Could you echo back every line of text from the material below, word for word, leaving the pictures out of your answer?

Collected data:
________________________

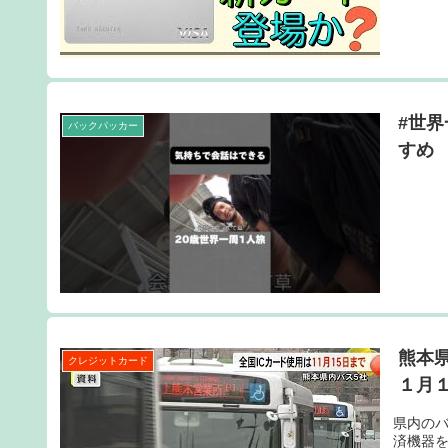
#世界一
バックパッカー
すめ
熊本
クレジットカード
１月１５
県内の
済機器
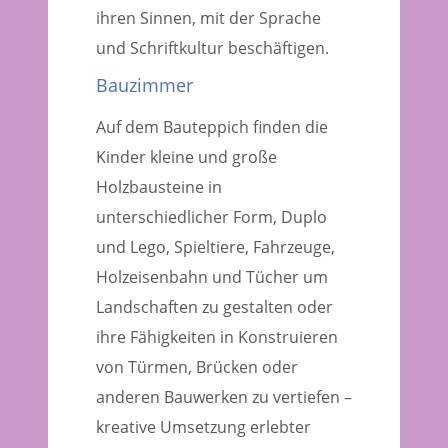
ihren Sinnen, mit der Sprache
und Schriftkultur beschäftigen.
Bauzimmer
Auf dem Bauteppich finden die
Kinder kleine und große
Holzbausteine in
unterschiedlicher Form, Duplo
und Lego, Spieltiere, Fahrzeuge,
Holzeisenbahn und Tücher um
Landschaften zu gestalten oder
ihre Fähigkeiten in Konstruieren
von Türmen, Brücken oder
anderen Bauwerken zu vertiefen –
kreative Umsetzung erlebter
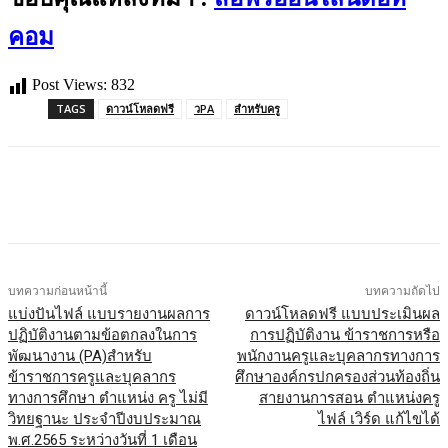
คอม
Post Views:
832
TAGS
ดาวน์โหลดฟรี
วPA
สำหรับครู
บทความก่อนหน้านี้
บทความถัดไป
แบ่งปันไฟล์ แบบรายงานผลการ
ดาวน์โหลดฟรี แบบประเมินผล
ปฏิบัติงานตามข้อตกลงในการ
การปฏิบัติงาน ข้าราชการหรือ
พัฒนางาน (PA)สำหรับ
พนักงานครูและบุคลากรทางการ
ข้าราชการครูและบุคลากร
ศึกษาองค์กรปกครองส่วนท้องถิ่น
ทางการศึกษา ตำแหน่ง ครู ไม่มี
สายงานการสอน ตำแหน่งครู
วิทยฐานะ ประจำปีงบประมาณ
ไฟล์ เวิร์ด แก้ไขได้
พ.ศ.2565 ระหว่างวันที่ 1 เดือน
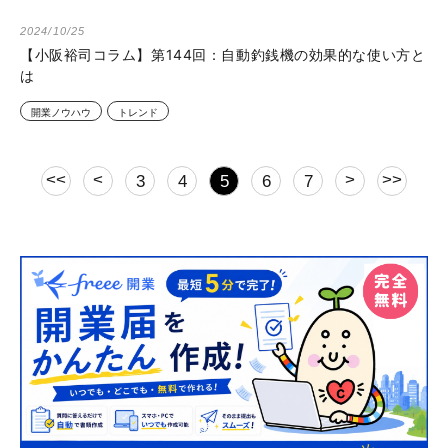
2024/10/25
【小阪裕司コラム】第144回：自動釣銭機の効果的な使い方と
は
開業ノウハウ
トレンド
<<
<
>
>>
3
4
5
6
7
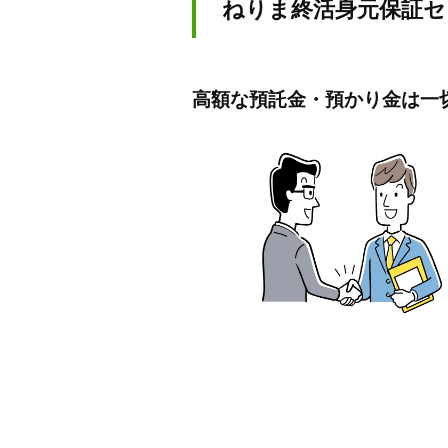
ねりま終活身元保証セ
ま
か
せ
高額な預託金・預かり金は一
く
だ
さ
い
。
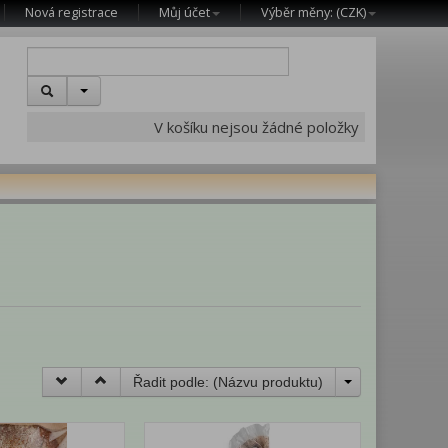
Nová registrace
Můj účet
Výběr měny: (
CZK
)
V košíku nejsou žádné položky
Řadit podle: (
Názvu produktu
)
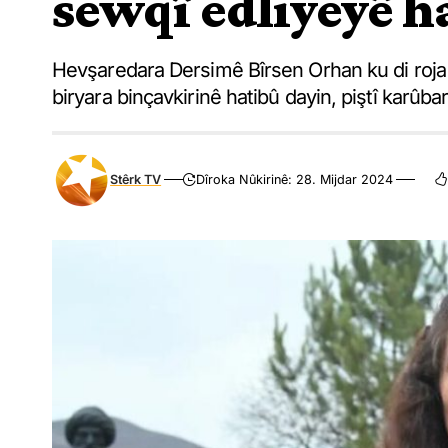
sewqî edliyeyê h
Hevşaredara Dersimê Bîrsen Orhan ku di roja 
biryara binçavkirinê hatibû dayin, piştî karûba
Stêrk TV
Dîroka Nûkirinê: 28. Mijdar 2024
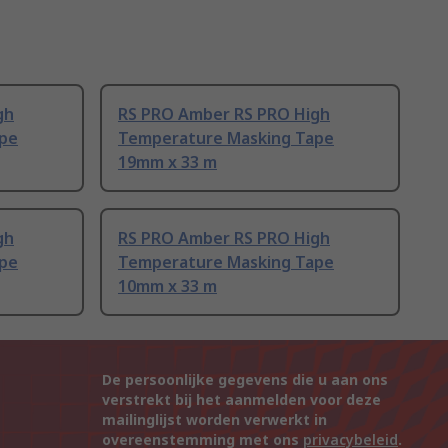
gh
RS PRO Amber RS PRO High
pe
Temperature Masking Tape
19mm x 33 m
gh
RS PRO Amber RS PRO High
pe
Temperature Masking Tape
10mm x 33 m
De persoonlijke gegevens die u aan ons
verstrekt bij het aanmelden voor deze
mailinglijst worden verwerkt in
overeenstemming met ons
privacybeleid
.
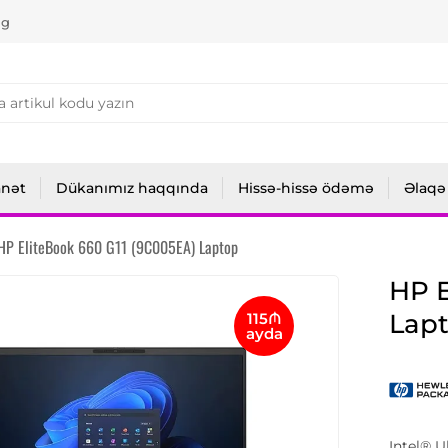
ng
anət
Dükanımız haqqında
Hissə-hissə ödəmə
Əlaqə
HP EliteBook 660 G11 (9C005EA) Laptop
HP E
Lap
115₼
ayda
Intel®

________________________

- WRITTEN ANSWER:
#世界一
バックパッカー
すめ
熊本
クレジットカード
１月１５
県内の
済機器
ihren Sinnen, mit der Sprache
und Schriftkultur beschäftigen.
Bauzimmer
Auf dem Bauteppich finden die
Kinder kleine und große
Holzbausteine in
unterschiedlicher Form, Duplo
und Lego, Spieltiere, Fahrzeuge,
Holzeisenbahn und Tücher um
Landschaften zu gestalten oder
ihre Fähigkeiten in Konstruieren
von Türmen, Brücken oder
anderen Bauwerken zu vertiefen –
kreative Umsetzung erlebter
คอม
Post Views:
832
TAGS
ดาวน์โหลดฟรี
วPA
สำหรับครู
บทความก่อนหน้านี้
บทความถัดไป
แบ่งปันไฟล์ แบบรายงานผลการ
ดาวน์โหลดฟรี แบบประเมินผล
ปฏิบัติงานตามข้อตกลงในการ
การปฏิบัติงาน ข้าราชการหรือ
พัฒนางาน (PA)สำหรับ
พนักงานครูและบุคลากรทางการ
ข้าราชการครูและบุคลากร
ศึกษาองค์กรปกครองส่วนท้องถิ่น
ทางการศึกษา ตำแหน่ง ครู ไม่มี
สายงานการสอน ตำแหน่งครู
วิทยฐานะ ประจำปีงบประมาณ
ไฟล์ เวิร์ด แก้ไขได้
พ.ศ.2565 ระหว่างวันที่ 1 เดือน
2024/10/25
【小阪裕司コラム】第144回：自動釣銭機の効果的な使い方と
は
開業ノウハウ
トレンド
<<
<
>
>>
3
4
5
6
7
ねりま終活身元保証セ
ま
か
せ
高額な預託金・預かり金は一
く
だ
さ
い
。
Nová registrace
Můj účet
Výběr měny: (
CZK
)
V košíku nejsou žádné položky
Řadit podle: (
Názvu produktu
)
sewqî edliyeyê h
Hevşaredara Dersimê Bîrsen Orhan ku di roja 
biryara binçavkirinê hatibû dayin, piştî karûba
Stêrk TV
Dîroka Nûkirinê: 28. Mijdar 2024
gh
RS PRO Amber RS PRO High
pe
Temperature Masking Tape
19mm x 33 m
gh
RS PRO Amber RS PRO High
pe
Temperature Masking Tape
10mm x 33 m
De persoonlijke gegevens die u aan ons
verstrekt bij het aanmelden voor deze
mailinglijst worden verwerkt in
overeenstemming met ons
privacybeleid
.
ng
anət
Dükanımız haqqında
Hissə-hissə ödəmə
Əlaqə
HP EliteBook 660 G11 (9C005EA) Laptop
HP E
Lap
115₼
ayda
Intel®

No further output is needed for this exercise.